Les flux maritimes : cordon ombilical de la mondialisation

Dossiers spéciaux : n°156 : La croissance bleue

Les professionnels de la mer, civils et militaires, en sont convaincus : avec la deuxième ZEE du monde, ses atouts avérés et potentiels, la « croissance bleue » est l'avenir de la France - un réservoir d'innovations, d'emplois et de richesses.

À l'issue de cinq années de travaux, les 260 chercheurs du projet Océanides, issus de 40 pays, l'ont démontré : « La mer est le moteur de l'histoire ; le moteur de la prédominance et du rayonnement ; l'accélérateur du développement économique et politique. » Ce discours, historiquement, géographiquement et économiquement irréfutable, qui sonne si juste à l'oreille de tous les marins, ne trace pas un avenir écrit d'avance. Océanides nous révèle en creux une autre caractéristique de la prospérité maritime : on ne la possède jamais définitivement, car la mer ne se conquiert pas.

La prospérité de notre pays a longtemps reposé sur ses atouts naturels. Une terre fertile, un climat tempéré, du fer et du charbon en abondance, des frontières naturelles : voilà le pré carré qu'il a fallu défendre pendant des siècles. Depuis le milieu des années 1970, notre prospérité ne repose plus de façon prépondérante sur ces stocks de richesses, mais également sur des flux qui sont, par essence, vulnérables. Aujourd'hui, dans un contexte stratégique en pleine évolution, ils sont plus que jamais menacés. La défense de ces flux, vitaux pour l'économie et le développement de notre pays, commence au large, du golfe de Guinée au nord de l'océan Indien.

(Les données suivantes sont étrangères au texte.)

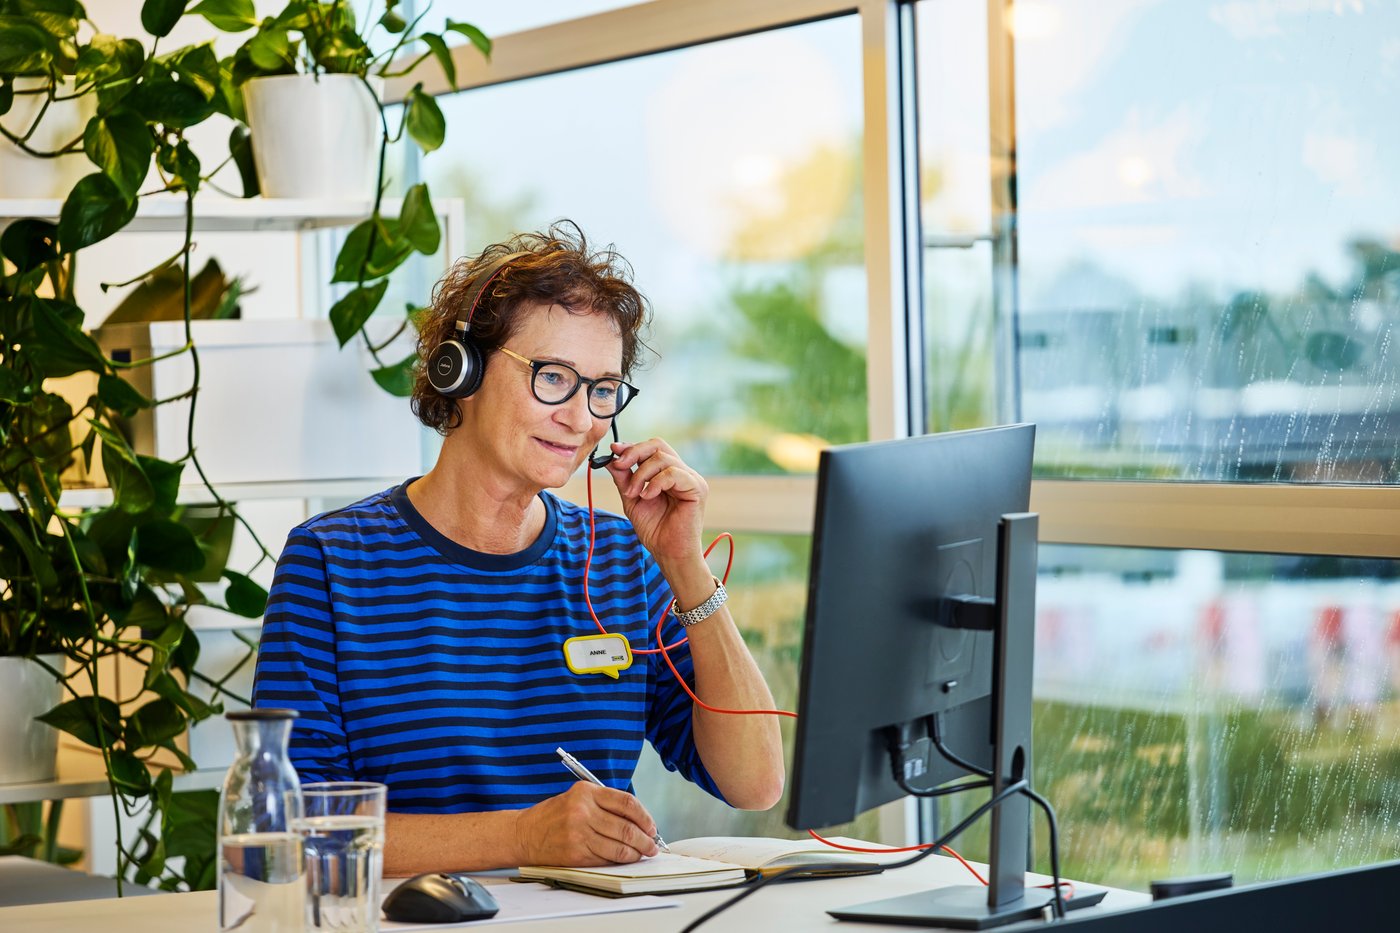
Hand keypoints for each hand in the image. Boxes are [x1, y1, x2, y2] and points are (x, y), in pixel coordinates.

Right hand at [513, 783, 659, 865]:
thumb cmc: (553, 816)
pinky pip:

Nous sommes dépendants de flux intercontinentaux ininterrompus

Le développement d'une économie fondée sur les échanges internationaux repose en effet sur un équilibre dynamique. Comme la roue, cette économie a besoin de mouvement incessant pour tenir debout : le ballet des supertankers qui alimentent nos stations-service, des porte-conteneurs chargés de biens manufacturés désormais fabriqués aux deux tiers en Asie du Sud-Est et des cargos qui nourrissent le monde entier de céréales produites par des monocultures spécialisées dont la France est l'un des premiers exportateurs.

Mondialisation et maritimisation vont donc de pair. Le transport maritime achemine 90 % du commerce mondial, à un coût généralement imbattable : le transit d'un container de Shanghai à Marseille par la mer revient moins cher que son transit terrestre de Marseille à Paris.

L'accroissement de cette dépendance est comparable à bien des égards à l'émergence d'Internet dans nos vies : soudaine (quelques décennies), indispensable, irréversible. La proximité entre les flux maritimes et le cyberespace ne s'arrête d'ailleurs pas là : pour circuler, les données numériques empruntent, à 99 %, des câbles optiques sous-marins, posés sur le fond des océans par des navires câbliers. Les communications par satellite sont aux câbles sous-marins ce que le transport aérien est au transport maritime : on pense à eux en premier, mais les flux qu'ils convoient sont en réalité très faibles en volumes (de l'ordre du gigabit par seconde pour les liaisons de données satellitaires contre plusieurs milliers de fois plus pour les câbles sous-marins).